* TASK BRIEF: The response should hold every record from the listing that follows, verbatim, and no pictures.

* INFORMATION:
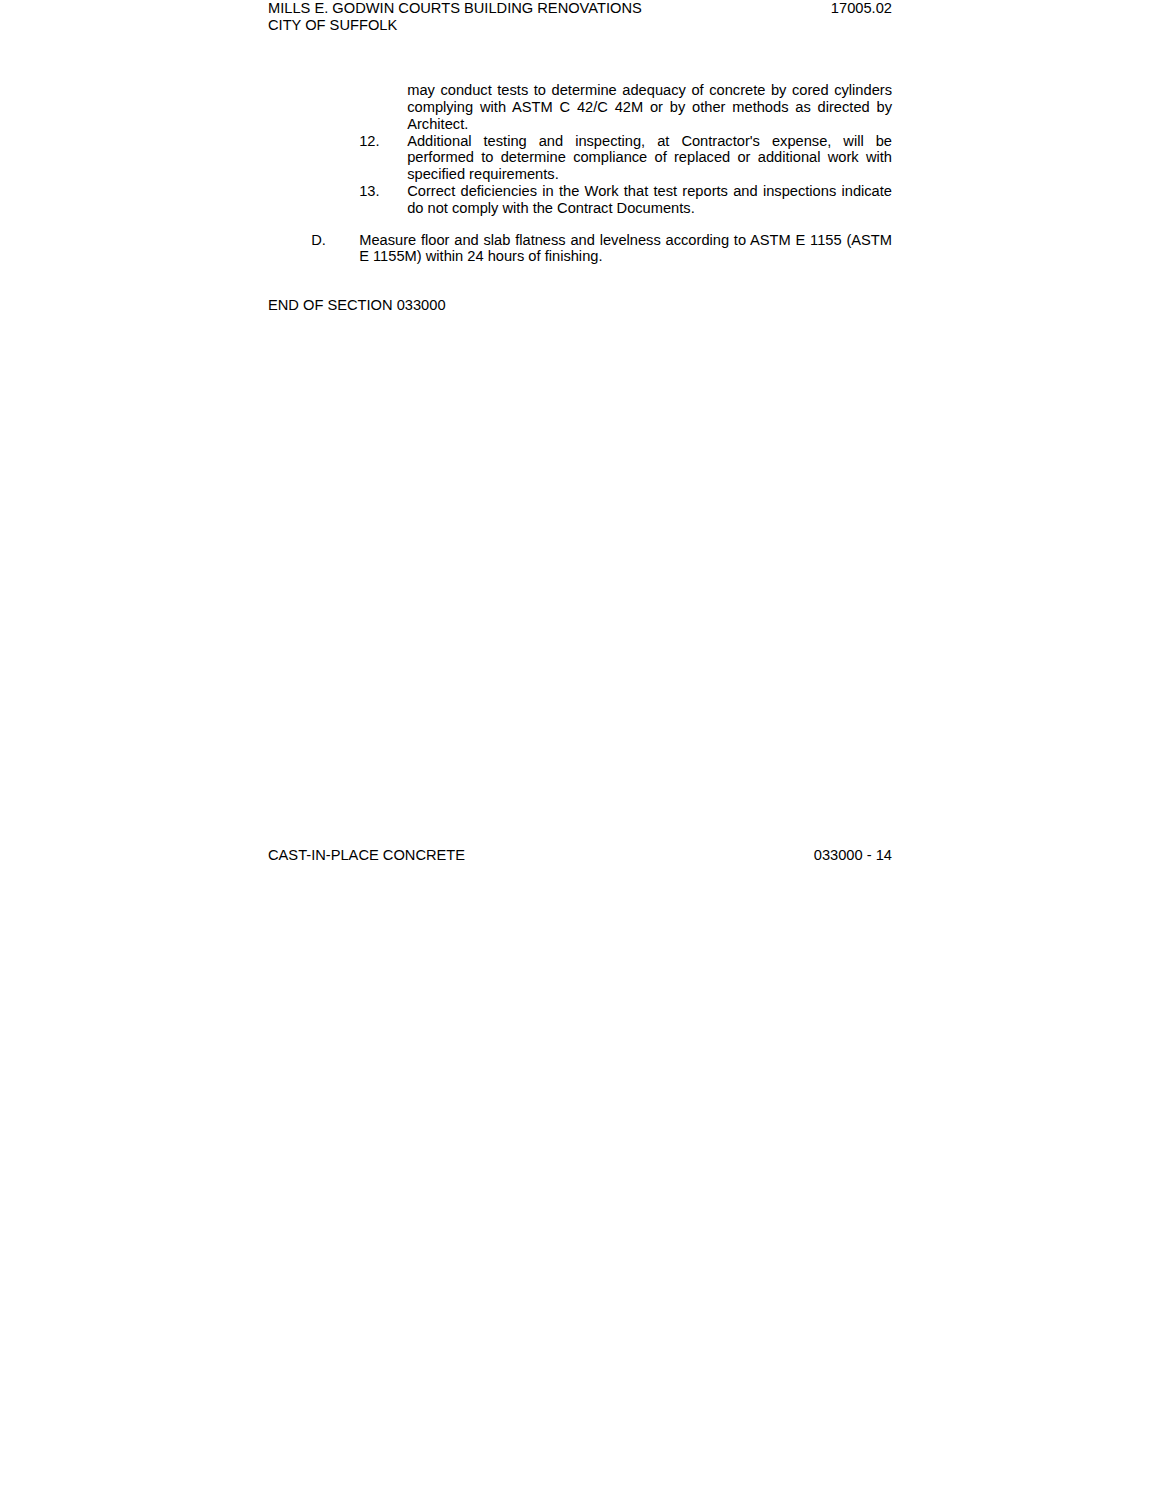MILLS E. GODWIN COURTS BUILDING RENOVATIONS
CITY OF SUFFOLK
17005.02
may conduct tests to determine adequacy of concrete by cored cylinders complying with ASTM C 42/C 42M or by other methods as directed by Architect.
12.
Additional testing and inspecting, at Contractor's expense, will be performed to determine compliance of replaced or additional work with specified requirements.
13.
Correct deficiencies in the Work that test reports and inspections indicate do not comply with the Contract Documents.
D.
Measure floor and slab flatness and levelness according to ASTM E 1155 (ASTM E 1155M) within 24 hours of finishing.
END OF SECTION 033000
CAST-IN-PLACE CONCRETE
033000 - 14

* TASK SOLUTION:
MILLS E. GODWIN COURTS BUILDING RENOVATIONS
CITY OF SUFFOLK
17005.02
may conduct tests to determine adequacy of concrete by cored cylinders complying with ASTM C 42/C 42M or by other methods as directed by Architect.
12.
Additional testing and inspecting, at Contractor's expense, will be performed to determine compliance of replaced or additional work with specified requirements.
13.
Correct deficiencies in the Work that test reports and inspections indicate do not comply with the Contract Documents.
D.
Measure floor and slab flatness and levelness according to ASTM E 1155 (ASTM E 1155M) within 24 hours of finishing.
END OF SECTION 033000
CAST-IN-PLACE CONCRETE
033000 - 14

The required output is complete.